A Qantas decidiu firmar um acordo de US$ 74 milhões (equivalente a AUD 105 milhões) após a apresentação de uma ação coletiva por parte de clientes que, em vez de receber reembolsos em dinheiro, receberam créditos de viagem devido ao cancelamento de voos durante a pandemia de COVID-19.

Em 13 de março de 2026, a Echo Law, responsável pela representação legal dos clientes prejudicados, anunciou que um entendimento havia sido alcançado com a Qantas. O acordo abrange os voos cancelados entre 1º de janeiro de 2020 e 1º de novembro de 2022.

Um representante da Echo Law mencionou que “o acordo ainda precisa ser aprovado pelo tribunal e é firmado sem reconhecimento de responsabilidade”.

A ação coletiva sustenta que a Qantas infringe os contratos com os clientes ao não oferecer reembolsos em dinheiro ou ao não fazê-lo dentro de um prazo razoável, optando por fornecer créditos de viagem. Também acusou a companhia de ter adotado práticas enganosas, ferindo a Lei do Consumidor australiana ao confundir os clientes sobre seus direitos referentes a voos cancelados.

Em um comunicado, a Qantas confirmou a resolução da ação coletiva que foi movida contra ela em agosto de 2023. A empresa destacou que, em agosto de 2023, o prazo de validade dos créditos de voo permanecentes durante a pandemia foi removido, permitindo que os clientes requisitem reembolsos em dinheiro sem limitações de tempo.

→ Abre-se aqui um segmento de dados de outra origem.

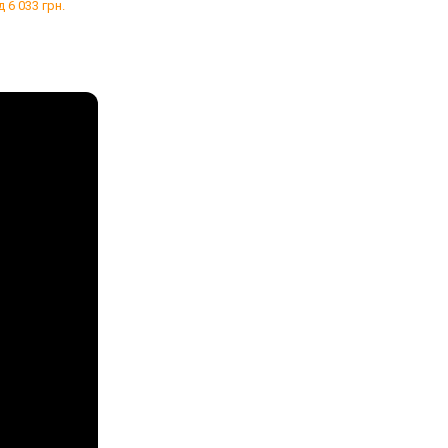
д 6 033 грн.
від 11 378 грн.
від 56 600 грн.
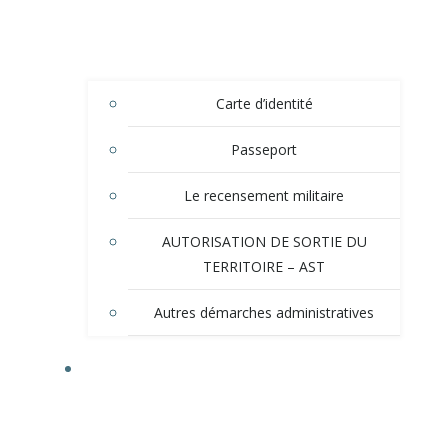
Carte d’identité
Passeport
Le recensement militaire
AUTORISATION DE SORTIE DU
TERRITOIRE – AST
Autres démarches administratives
TOURISME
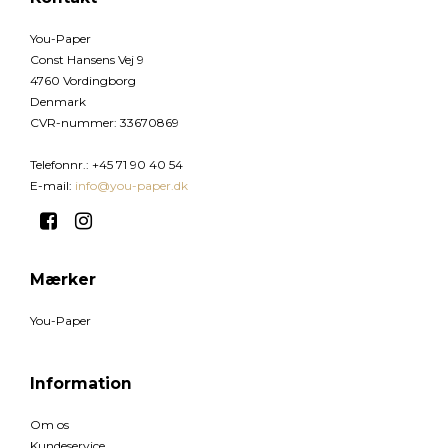
You-Paper
Const Hansens Vej 9
4760 Vordingborg
Denmark
CVR-nummer
:
33670869
Telefonnr.
:
+45 71 90 40 54
E-mail
:
info@you-paper.dk
Mærker
You-Paper
Information
Om os
Kundeservice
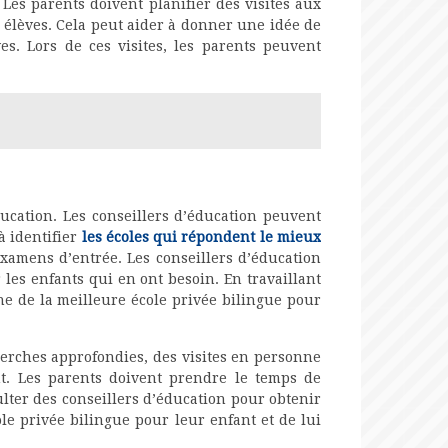
Les parents doivent planifier des visites aux
es élèves. Cela peut aider à donner une idée de
s. Lors de ces visites, les parents peuvent
ducation. Les conseillers d’éducation peuvent
à identifier
les écoles qui répondent le mieux
xamens d’entrée. Les conseillers d’éducation
 les enfants qui en ont besoin. En travaillant
e de la meilleure école privée bilingue pour
herches approfondies, des visites en personne
nt. Les parents doivent prendre le temps de
ulter des conseillers d’éducation pour obtenir
ole privée bilingue pour leur enfant et de lui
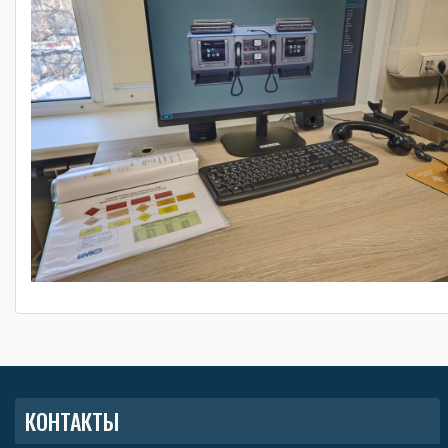
КОНТАКТЫ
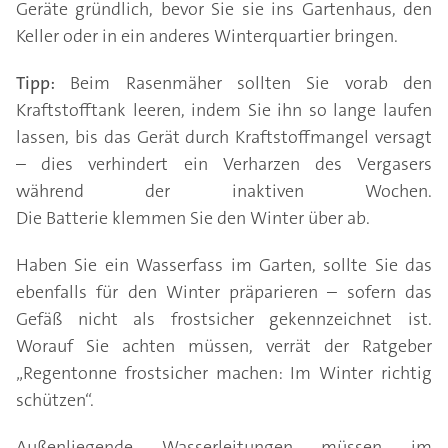
Geräte gründlich, bevor Sie sie ins Gartenhaus, den
Keller oder in ein anderes Winterquartier bringen.
Tipp:
Beim Rasenmäher sollten Sie vorab den
Kraftstofftank leeren, indem Sie ihn so lange laufen
lassen, bis das Gerät durch Kraftstoffmangel versagt
– dies verhindert ein Verharzen des Vergasers
während der inaktiven Wochen.
Die Batterie klemmen Sie den Winter über ab.
Haben Sie ein Wasserfass im Garten, sollte Sie das
ebenfalls für den Winter präparieren – sofern das
Gefäß nicht als frostsicher gekennzeichnet ist.
Worauf Sie achten müssen, verrät der Ratgeber
„Regentonne frostsicher machen: Im Winter richtig
schützen“.
Außenliegende Wasserleitungen müssen im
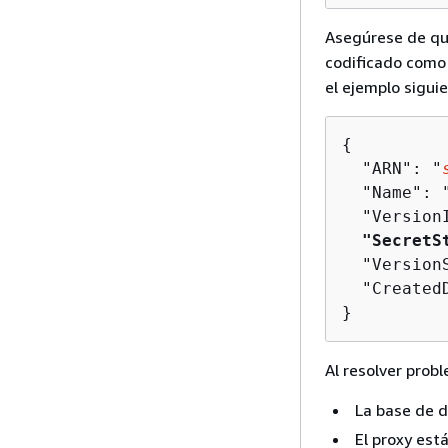
Asegúrese de q
codificado como
el ejemplo sigu
{
  "ARN": "
  "Name": 
  "Version
"SecretS
  "Version
  "Created
}
Al resolver prob
La base de d
El proxy est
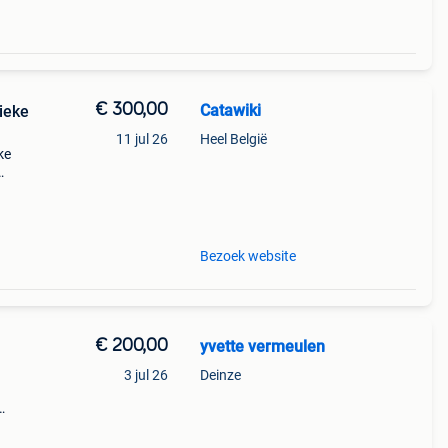
€ 300,00
Catawiki
ieke
11 jul 26
Heel België
ke
ordt
Bezoek website
€ 200,00
yvette vermeulen
3 jul 26
Deinze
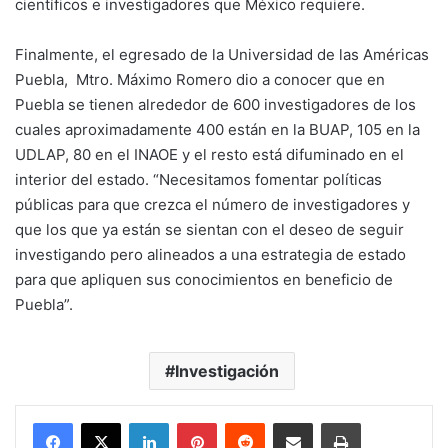
científicos e investigadores que México requiere.
Finalmente, el egresado de la Universidad de las Américas
Puebla, Mtro. Máximo Romero dio a conocer que en
Puebla se tienen alrededor de 600 investigadores de los
cuales aproximadamente 400 están en la BUAP, 105 en la
UDLAP, 80 en el INAOE y el resto está difuminado en el
interior del estado. “Necesitamos fomentar políticas
públicas para que crezca el número de investigadores y
que los que ya están se sientan con el deseo de seguir
investigando pero alineados a una estrategia de estado
para que apliquen sus conocimientos en beneficio de
Puebla”.
Investigación
LinkedIn
Pinterest
Reddit
Share via Email
Print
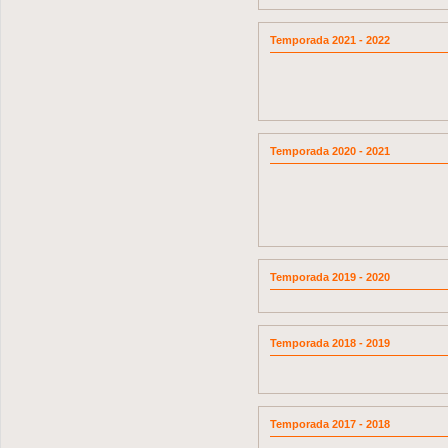
Temporada 2021 - 2022
Temporada 2020 - 2021
Temporada 2019 - 2020
Temporada 2018 - 2019
Temporada 2017 - 2018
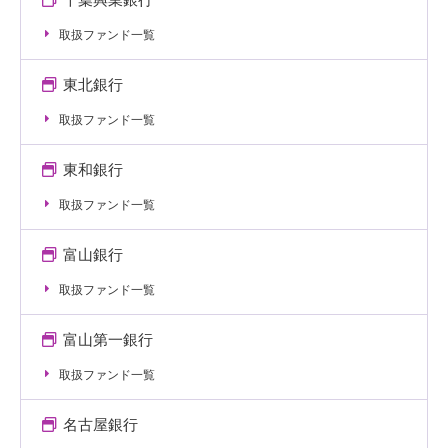
取扱ファンド一覧
東北銀行
取扱ファンド一覧
東和銀行
取扱ファンド一覧
富山銀行
取扱ファンド一覧
富山第一銀行
取扱ファンド一覧
名古屋銀行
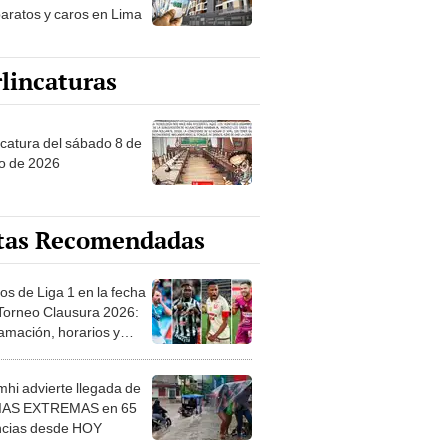
aratos y caros en Lima
lincaturas
ncatura del sábado 8 de
o de 2026
tas Recomendadas
os de Liga 1 en la fecha
 Torneo Clausura 2026:
amación, horarios y
 ver
hi advierte llegada de
IAS EXTREMAS en 65
ncias desde HOY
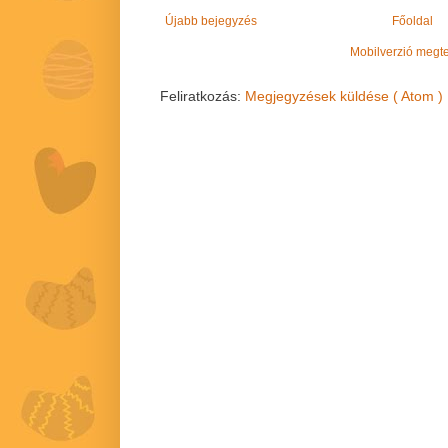
Újabb bejegyzés
Főoldal
Mobilverzió megt
Feliratkozás:
Megjegyzések küldése ( Atom )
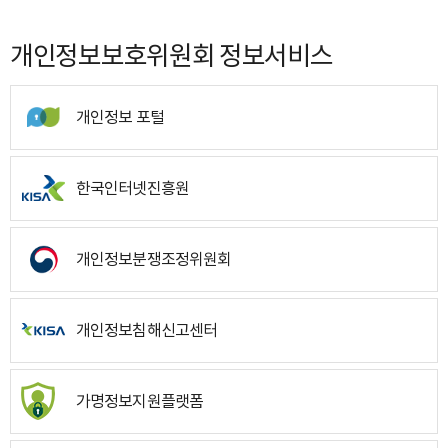
개인정보보호위원회 정보서비스
개인정보 포털
한국인터넷진흥원
개인정보분쟁조정위원회
개인정보침해신고센터
가명정보지원플랫폼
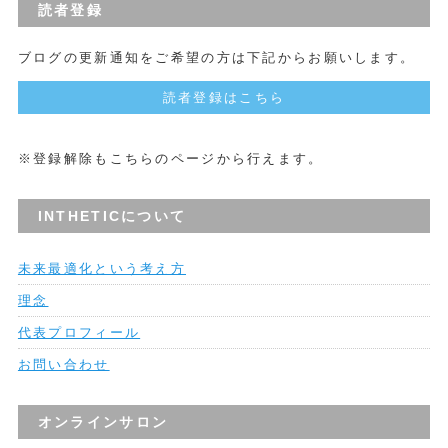
読者登録
ブログの更新通知をご希望の方は下記からお願いします。
読者登録はこちら
※登録解除もこちらのページから行えます。
INTHETICについて
未来最適化という考え方
理念
代表プロフィール
お問い合わせ
オンラインサロン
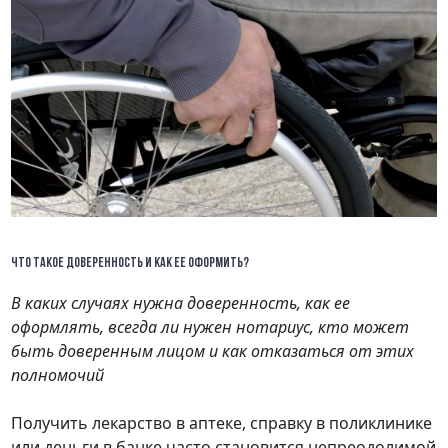
ЧТО ТАКОЕ ДОВЕРЕННОСТЬ И КАК ЕЕ ОФОРМИТЬ?
В каких случаях нужна доверенность, как ее
оформлять, всегда ли нужен нотариус, кто может
быть доверенным лицом и как отказаться от этих
полномочий
Получить лекарство в аптеке, справку в поликлинике
или деньги в банке часто становится непреодолимой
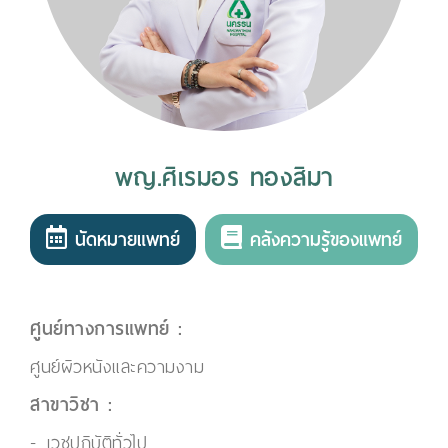
พญ.ศิเรมอร ทองสิมา
นัดหมายแพทย์
คลังความรู้ของแพทย์
ศูนย์ทางการแพทย์ :
ศูนย์ผิวหนังและความงาม
สาขาวิชา :
เวชปฏิบัติทั่วไป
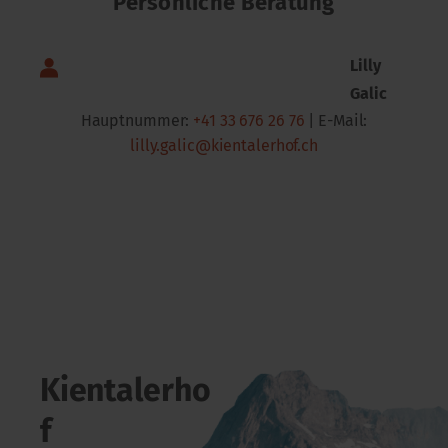
Persönliche Beratung
Lilly
Galic
Hauptnummer:
+41 33 676 26 76
| E-Mail:
lilly.galic@kientalerhof.ch
Kientalerho
f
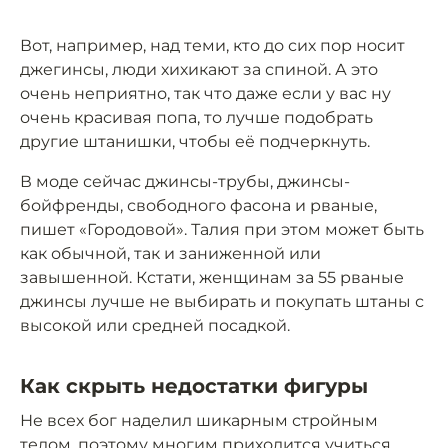
Вот, например, над теми, кто до сих пор носит
джегинсы, люди хихикают за спиной. А это
очень неприятно, так что даже если у вас ну
очень красивая попа, то лучше подобрать
другие штанишки, чтобы её подчеркнуть.
В моде сейчас джинсы-трубы, джинсы-
бойфренды, свободного фасона и рваные,
пишет «Городовой». Талия при этом может быть
как обычной, так и заниженной или
завышенной. Кстати, женщинам за 55 рваные
джинсы лучше не выбирать и покупать штаны с
высокой или средней посадкой.
Как скрыть недостатки фигуры
Не всех бог наделил шикарным стройным
телом, поэтому многим приходится учиться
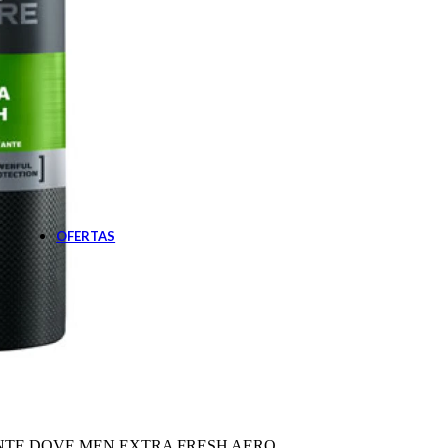
Botiquín
Cardiovascular
Diabetes
Gastroenterología
Nutrición
Oftalmología
Pañales Adultos
Apósitos
Pañales
Sabanillas
Solares
Post solares
Protector solar
OFERTAS
TE DOVE MEN EXTRA FRESH AERO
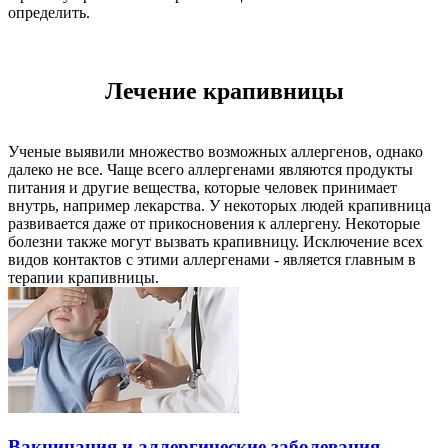
определить.
Лечение крапивницы
Ученые выявили множество возможных аллергенов, однако
далеко не все. Чаще всего аллергенами являются продукты
питания и другие вещества, которые человек принимает
внутрь, например лекарства. У некоторых людей крапивница
развивается даже от прикосновения к аллергену. Некоторые
болезни также могут вызвать крапивницу. Исключение всех
видов контактов с этими аллергенами - является главным в
терапии крапивницы.
Вакцинация и аллергические заболевания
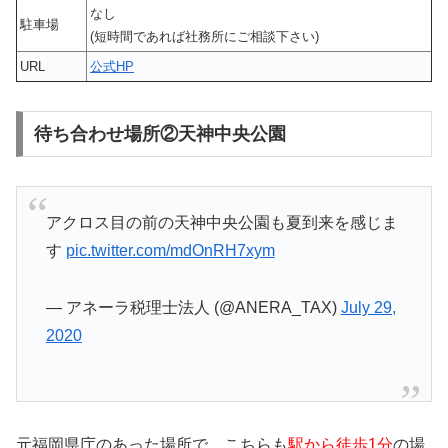
なし
駐車場
(短時間であれば社務所にご相談下さい)
URL
公式HP
待ち合わせ場所②天神中央公園
アクロス目の前の天神中央公園も夏到来を感じま
す
pic.twitter.com/mdOnRH7xym
— アネーラ税理士法人 (@ANERA_TAX)
July 29,
2020
元福岡県庁のあった場所で、こちらも
駅から徒歩1分
の場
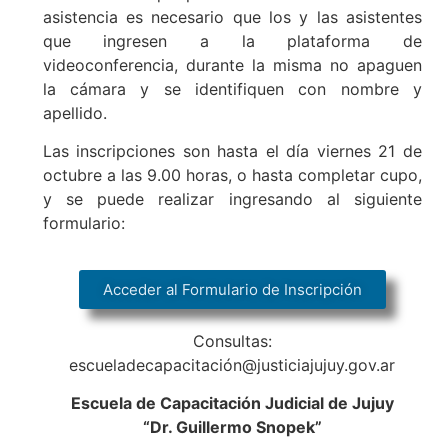
asistencia es necesario que los y las asistentes
que ingresen a la plataforma de
videoconferencia, durante la misma no apaguen
la cámara y se identifiquen con nombre y
apellido.
Las inscripciones son hasta el día viernes 21 de
octubre a las 9.00 horas, o hasta completar cupo,
y se puede realizar ingresando al siguiente
formulario:
Acceder al Formulario de Inscripción
Consultas:
escueladecapacitación@justiciajujuy.gov.ar
Escuela de Capacitación Judicial de Jujuy
“Dr. Guillermo Snopek”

Conforme o relatório financeiro semestral de 2026, a Qantas já havia reservado cerca de US$ 39 milhões (AUD 55 milhões) para cobrir este assunto. A companhia esclareceu que já havia provisionado para essa questão e que um aumento, correspondente ao acordo, seria registrado fora dos lucros operacionais no segundo semestre do exercício financeiro de 2026. A quantia acordada será paga a um administrador designado pelo tribunal, com expectativa de pagamento prevista para o primeiro semestre de 2027.

Além disso, a Echo Law está planejando apresentar reclamações semelhantes em nome de clientes cujos voos da Jetstar foram cancelados devido às restrições de viagem impostas pela COVID-19.